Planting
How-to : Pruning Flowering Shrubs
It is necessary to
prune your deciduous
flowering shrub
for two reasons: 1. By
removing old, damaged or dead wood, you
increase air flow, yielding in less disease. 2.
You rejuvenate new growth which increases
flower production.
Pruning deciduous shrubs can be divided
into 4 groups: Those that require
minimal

§ EXERCISE: Swap each "deciduous" in the records above for "ornamental" and give the lines again with everything else unchanged.

§ TASK RESULT:
Planting
How-to : Pruning Flowering Shrubs
It is necessary to
prune your ornamental
flowering shrub
for two reasons: 1. By
removing old, damaged or dead wood, you
increase air flow, yielding in less disease. 2.
You rejuvenate new growth which increases
flower production.
Pruning ornamental shrubs can be divided
into 4 groups: Those that require
minimal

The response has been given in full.